Past Investment Mistakes Are Great Teachers for Stock Purchases Today
Because most stock investors ignored some basic observations about economics in the late 1990s, they subsequently lost trillions in their stock portfolios during 2000–2002.
During 2000–2008, the U.S. experienced the greatest expansion of total debt in history, coupled with a record expansion of the money supply. The Federal Reserve (or the Fed), the U.S. government’s central bank, controls both. This growth of debt and money supply resulted in more consumer (and corporate) borrowing, spending, and investing.
The debt and spending that hyper-stimulated the stock market during the late 1990s (stocks rose 25 percent per year for five straight years during that time period) came back with a vengeance afterwards. When the stock market bubble popped during 2000–2002, it was soon replaced with the housing bubble, which popped during 2005–2006. As of 2012, both the housing market and the general economy are still hobbled.
Of course, you should always be happy to earn 25 percent per year with your investments, but such a return can’t be sustained and encourages speculation. This artificial stimulation by the Fed resulted in the following:
More and more people depleted their savings. After all, why settle for 1–3 percent in the bank when you can get 25 percent in the stock market?
More and more people bought on credit. If the economy is booming, why not buy now and pay later? Consumer credit hit record highs.
More and more people borrowed against their homes. Why not borrow and get rich now? I can pay off my debt later was at the forefront of these folks’ minds at the time.
More and more companies sold more goods as consumers took more vacations and bought SUVs, electronics, and so on. Companies then borrowed to finance expansion, open new stores, and so on.
More and more companies went public and offered stock to take advantage of the increase in money that was flowing to the markets from banks and other financial institutions.
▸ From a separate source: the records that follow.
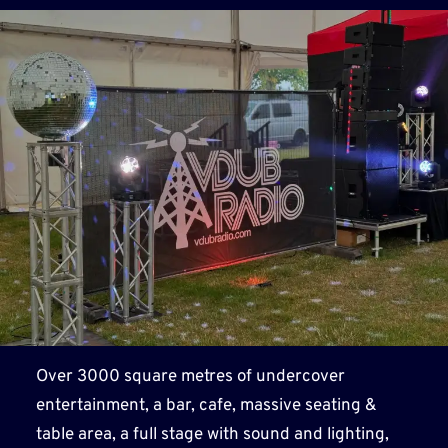
Over 3000 square metres of undercover
entertainment, a bar, cafe, massive seating &
table area, a full stage with sound and lighting,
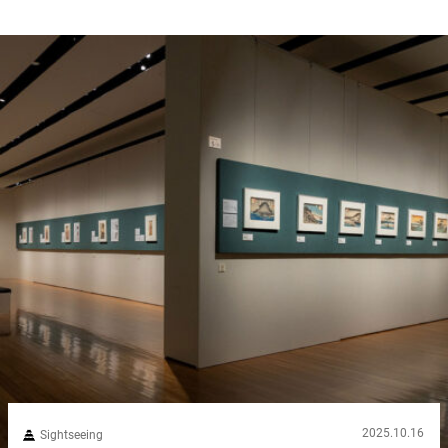
2025.10.16
Sightseeing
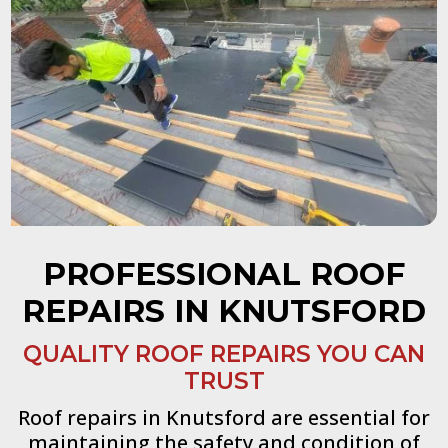
PROFESSIONAL ROOF
REPAIRS IN KNUTSFORD
QUALITY ROOF REPAIRS YOU CAN
TRUST
Roof repairs in Knutsford are essential for
maintaining the safety and condition of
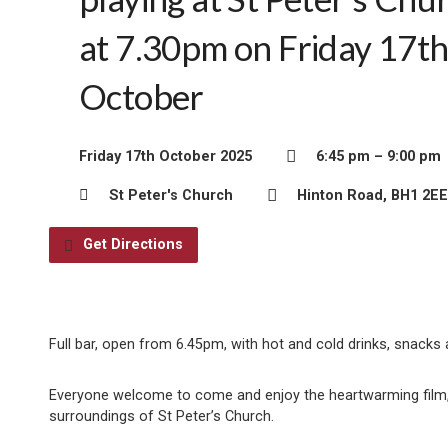
at 7.30pm on Friday 17t
October
Friday 17th October 2025
6:45 pm – 9:00 pm
St Peter's Church
Hinton Road, BH1 2EE
Get Directions
Full bar, open from 6.45pm, with hot and cold drinks, snacks
Everyone welcome to come and enjoy the heartwarming film, s
surroundings of St Peter’s Church.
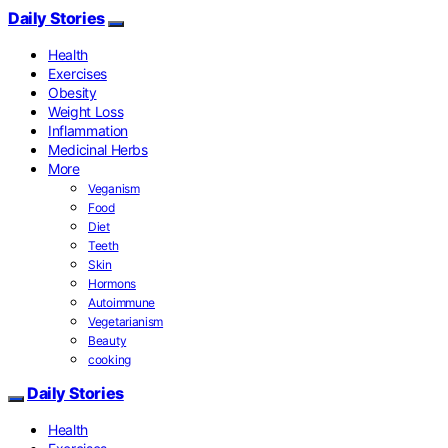
Daily Stories
Health
Exercises
Obesity
Weight Loss
Inflammation
Medicinal Herbs
More
Veganism
Food
Diet
Teeth
Skin
Hormons
Autoimmune
Vegetarianism
Beauty
cooking
Daily Stories
Health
In the end, spending started to slow down because consumers and businesses became too indebted. This slowdown in turn caused the sales of goods and services to taper off. Companies were left with too much overhead, capacity, and debt because they had expanded too eagerly.
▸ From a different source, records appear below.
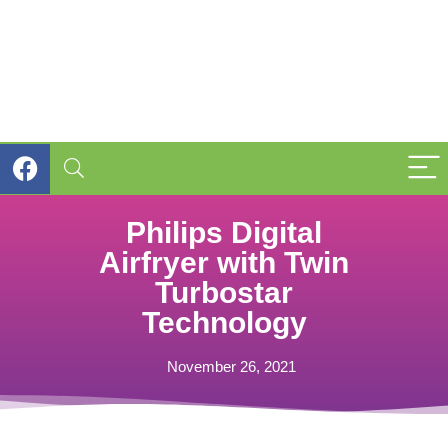
Philips Digital
Airfryer with Twin
Turbostar
Technology
November 26, 2021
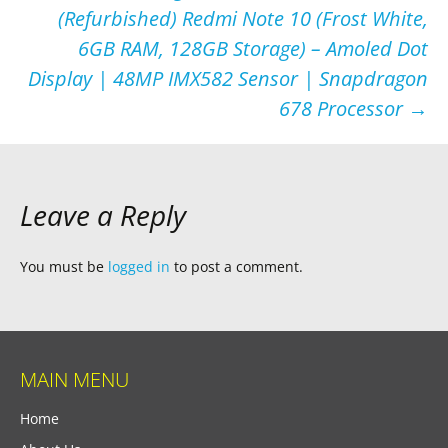
navigation
(Refurbished) Redmi Note 10 (Frost White,
6GB RAM, 128GB Storage) – Amoled Dot
Display | 48MP IMX582 Sensor | Snapdragon
678 Processor
→
Leave a Reply
You must be
logged in
to post a comment.
MAIN MENU
Home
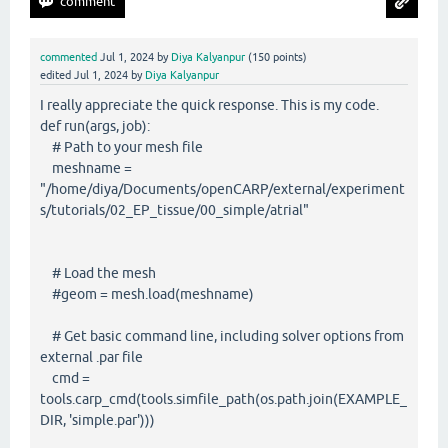
commented
Jul 1, 2024
by
Diya Kalyanpur
(
150
points)
edited
Jul 1, 2024
by
Diya Kalyanpur
I really appreciate the quick response. This is my code.
def run(args, job):
# Path to your mesh file
meshname =
"/home/diya/Documents/openCARP/external/experiment
s/tutorials/02_EP_tissue/00_simple/atrial"
# Load the mesh
#geom = mesh.load(meshname)
# Get basic command line, including solver options from
external .par file
cmd =
tools.carp_cmd(tools.simfile_path(os.path.join(EXAMPLE_
DIR, 'simple.par')))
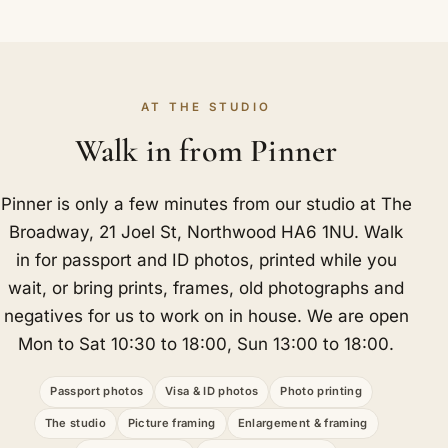
AT THE STUDIO
Walk in from Pinner
Pinner is only a few minutes from our studio at The
Broadway, 21 Joel St, Northwood HA6 1NU. Walk
in for passport and ID photos, printed while you
wait, or bring prints, frames, old photographs and
negatives for us to work on in house. We are open
Mon to Sat 10:30 to 18:00, Sun 13:00 to 18:00.
Passport photos
Visa & ID photos
Photo printing
The studio
Picture framing
Enlargement & framing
At this point, businesses were caught in a financial bind. Too much debt and too many expenses in a slowing economy mean one thing: Profits shrink or disappear. To stay in business, companies had to do the logical thing — cut expenses. Many companies started laying off employees. As a result, consumer spending dropped further because more people were either laid off or had second thoughts about their own job security.
As people had little in the way of savings and too much in the way of debt, they had to sell their stock to pay their bills. This trend was a major reason that stocks started to fall in 2000. Earnings started to drop because of shrinking sales from a sputtering economy. As earnings fell, stock prices also fell.
The lessons from the 1990s and 2000s are important ones for investors today:
Stocks are not a replacement for savings accounts. Always have some money in the bank.
Stocks should never occupy 100 percent of your investment funds.
When anyone (including an expert) tells you that the economy will keep growing indefinitely, be skeptical and read diverse sources of information.
If stocks do well in your portfolio, consider protecting your stocks (both your original investment and any gains) with stop-loss orders.
Keep debt and expenses to a minimum.
If the economy is booming, a decline is sure to follow as the ebb and flow of the economy’s business cycle continues.